> [What to produce]
Pick out every line of the material below that contains the word "distortion", and copy each of those lines in full.

> [Entries supplied]

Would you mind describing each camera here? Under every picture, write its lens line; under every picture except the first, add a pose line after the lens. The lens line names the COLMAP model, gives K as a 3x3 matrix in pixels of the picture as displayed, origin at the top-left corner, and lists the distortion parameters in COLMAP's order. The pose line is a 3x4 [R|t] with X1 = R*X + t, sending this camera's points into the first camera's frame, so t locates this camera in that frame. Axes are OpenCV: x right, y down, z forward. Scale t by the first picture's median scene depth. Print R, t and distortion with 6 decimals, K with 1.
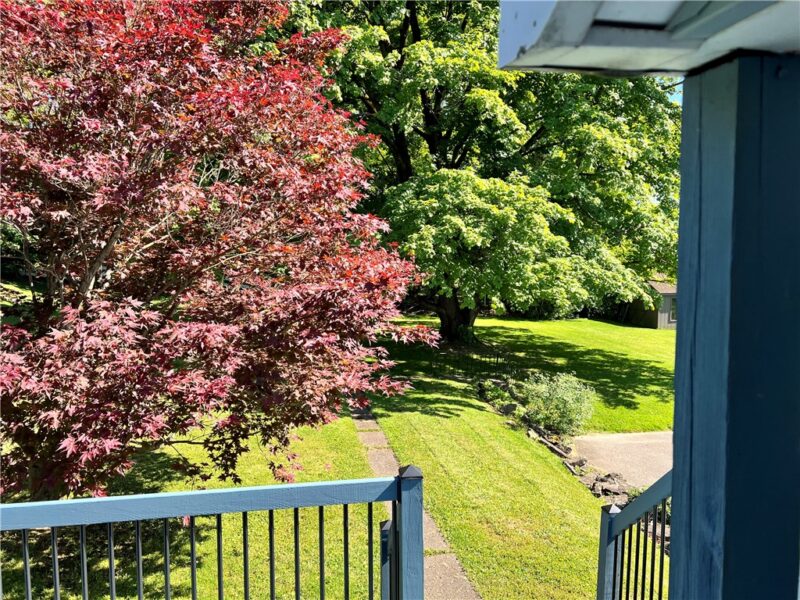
lens RADIAL K [[608.1, 0, 397.4], [0, 608.1, 300.8], [0, 0, 1]] dist [0.025931, -0.031101]
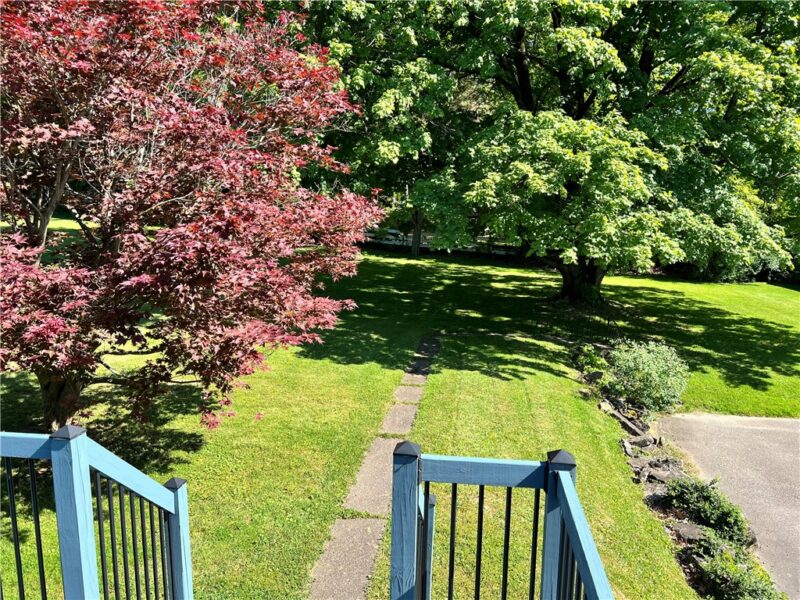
lens RADIAL K [[608.1, 0, 399.6], [0, 608.1, 302.4], [0, 0, 1]] dist [0.025931, -0.031101]
pose [[0.961266, 0.055182, -0.270041, 0.154776], [-0.033201, 0.995802, 0.085304, -0.002498], [0.273615, -0.073034, 0.959062, 0.052931]]
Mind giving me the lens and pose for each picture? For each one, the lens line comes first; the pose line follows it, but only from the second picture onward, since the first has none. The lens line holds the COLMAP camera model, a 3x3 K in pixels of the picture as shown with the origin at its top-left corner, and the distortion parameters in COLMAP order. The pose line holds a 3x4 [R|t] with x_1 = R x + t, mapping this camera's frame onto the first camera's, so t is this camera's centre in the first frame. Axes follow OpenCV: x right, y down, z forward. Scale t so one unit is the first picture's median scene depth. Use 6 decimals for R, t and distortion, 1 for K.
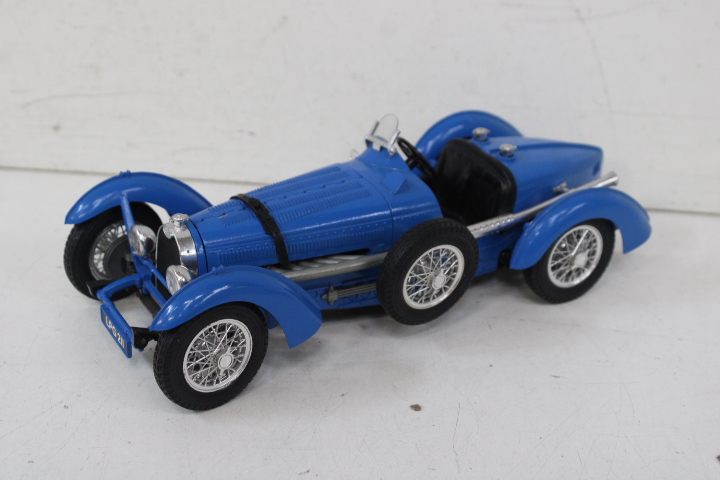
lens RADIAL K [[1230.3, 0, 360.0], [0, 1230.3, 240.0], [0, 0, 1]] dist [-0.003302, 0.068560]
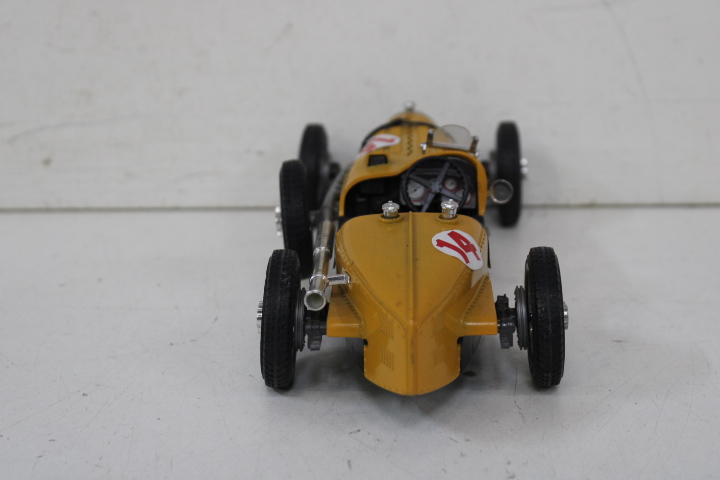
lens RADIAL K [[1414.3, 0, 360.0], [0, 1414.3, 240.0], [0, 0, 1]] dist [0.036084, 0.061169]
pose [[0.997840, -0.064306, 0.013440, -0.032568], [0.065600, 0.986339, -0.151102, 0.145878], [-0.003539, 0.151657, 0.988427, -0.037320]]
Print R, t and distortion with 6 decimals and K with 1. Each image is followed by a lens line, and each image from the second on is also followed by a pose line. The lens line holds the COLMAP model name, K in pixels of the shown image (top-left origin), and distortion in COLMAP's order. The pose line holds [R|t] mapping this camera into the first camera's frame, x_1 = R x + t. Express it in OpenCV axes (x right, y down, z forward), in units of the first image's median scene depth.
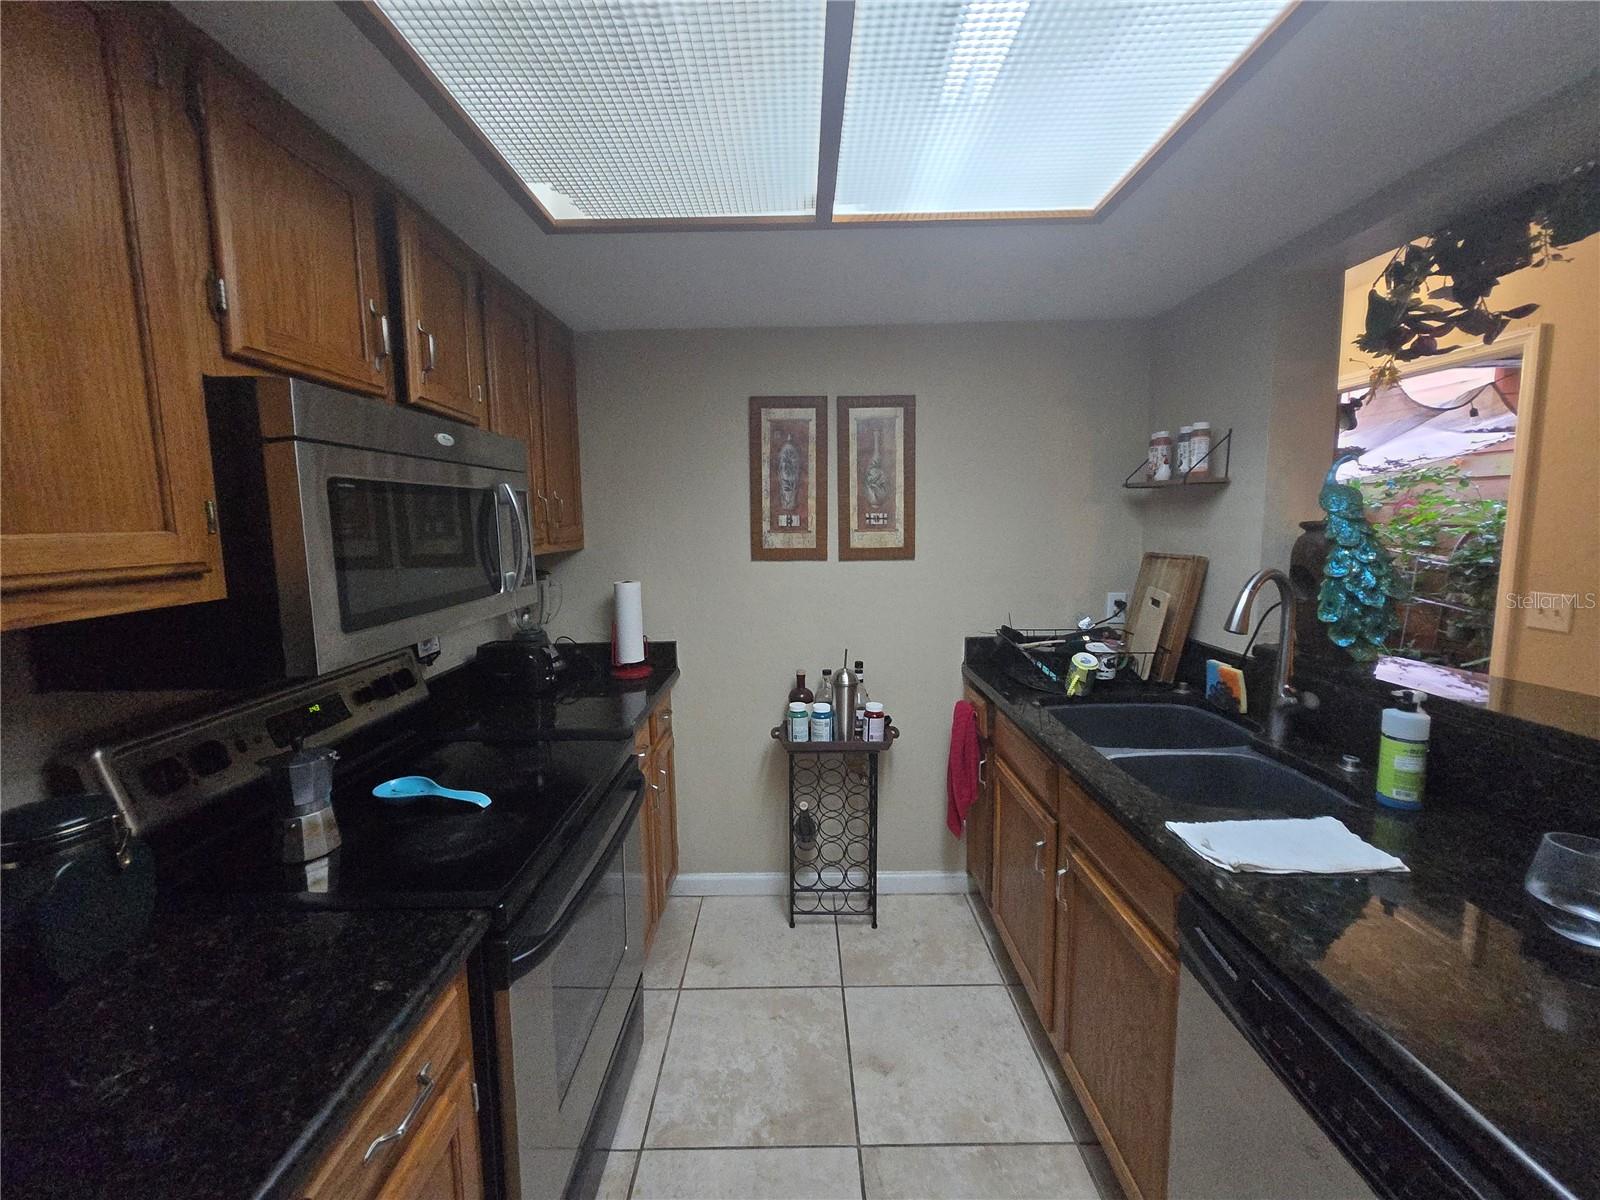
lens RADIAL K [[642.9, 0, 795.8], [0, 642.9, 590.3], [0, 0, 1]] dist [-0.001744, -0.000014]
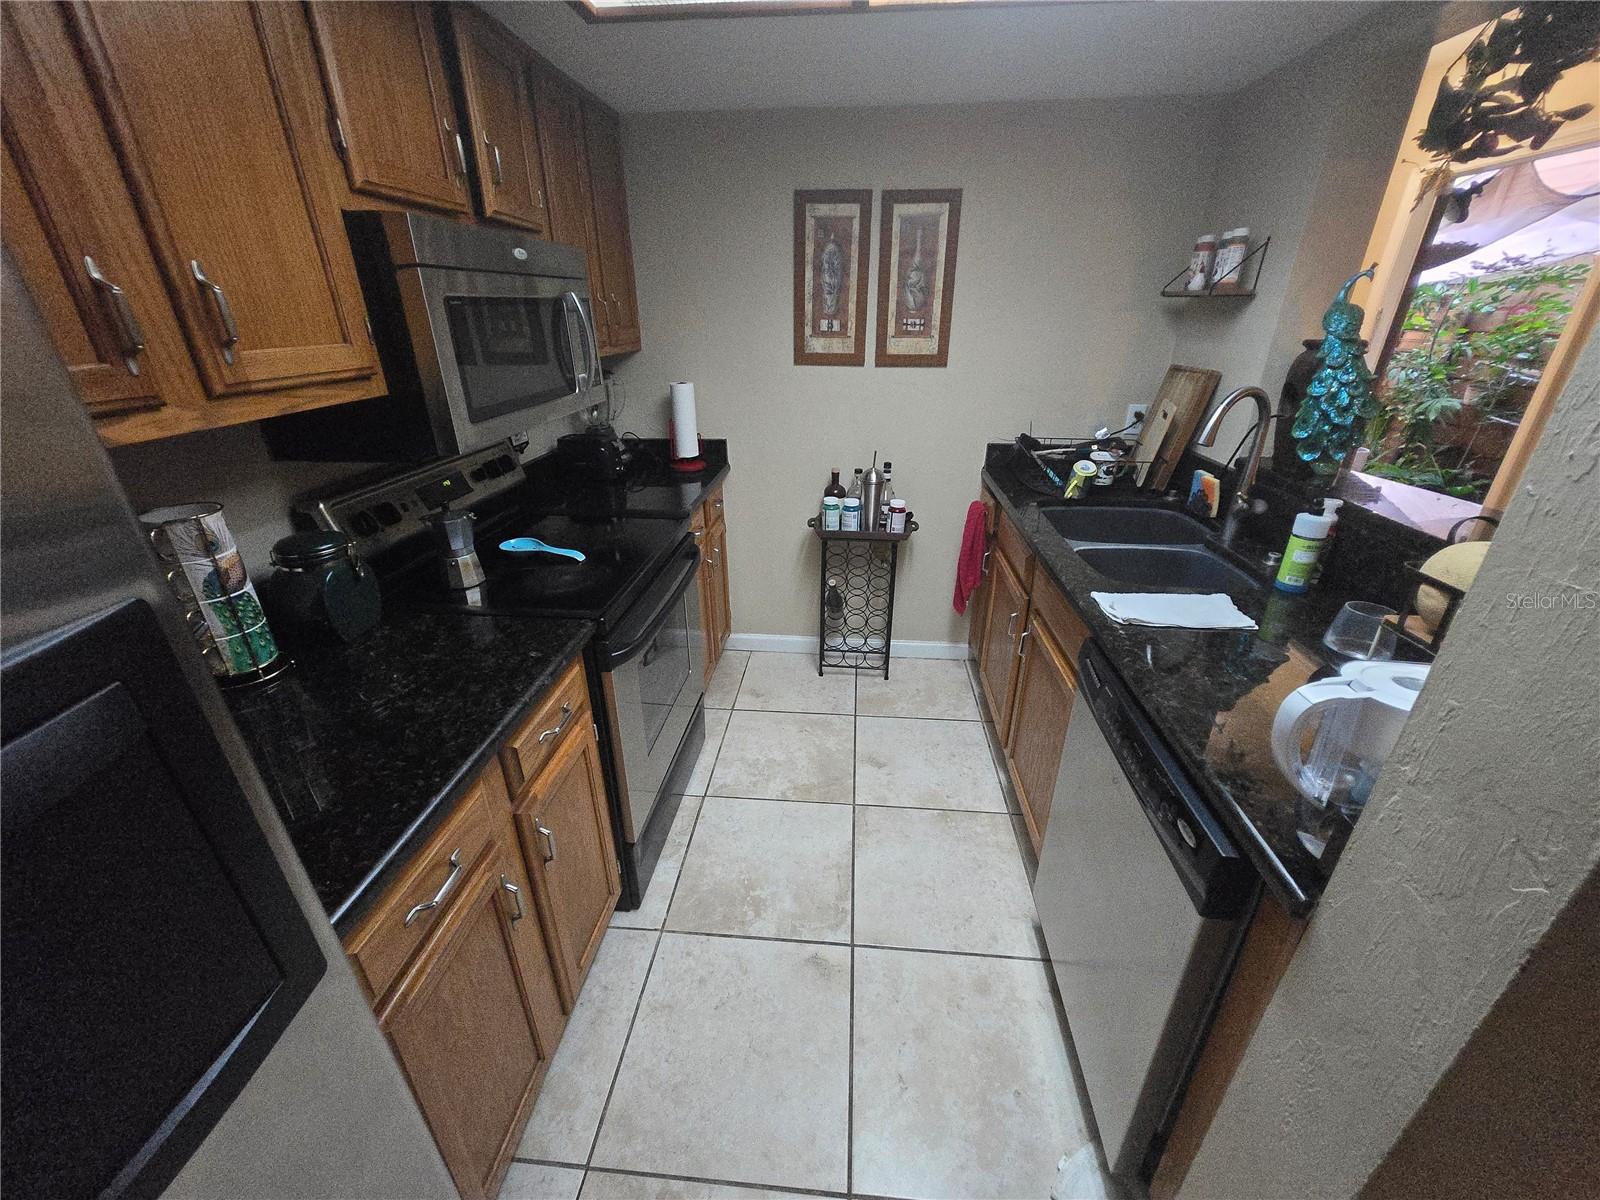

> [Result of this exercise]
Would you mind describing each camera here? Under every picture, write its lens line; under every picture except the first, add a pose line after the lens. The lens line names the COLMAP model, gives K as a 3x3 matrix in pixels of the picture as displayed, origin at the top-left corner, and lists the distortion parameters in COLMAP's order. The pose line is a 3x4 [R|t] with X1 = R*X + t, sending this camera's points into the first camera's frame, so t locates this camera in that frame. Axes are OpenCV: x right, y down, z forward. Scale t by the first picture's median scene depth. Print R, t and distortion with 6 decimals, K with 1.
Mind giving me the lens and pose for each picture? For each one, the lens line comes first; the pose line follows it, but only from the second picture onward, since the first has none. The lens line holds the COLMAP camera model, a 3x3 K in pixels of the picture as shown with the origin at its top-left corner, and the distortion parameters in COLMAP order. The pose line holds a 3x4 [R|t] with x_1 = R x + t, mapping this camera's frame onto the first camera's, so t is this camera's centre in the first frame. Axes follow OpenCV: x right, y down, z forward. Scale t so one unit is the first picture's median scene depth. Use 6 decimals for R, t and distortion, 1 for K.
Print R, t and distortion with 6 decimals and K with 1. Each image is followed by a lens line, and each image from the second on is also followed by a pose line. The lens line holds the COLMAP model name, K in pixels of the shown image (top-left origin), and distortion in COLMAP's order. The pose line holds [R|t] mapping this camera into the first camera's frame, x_1 = R x + t. Express it in OpenCV axes (x right, y down, z forward), in units of the first image's median scene depth.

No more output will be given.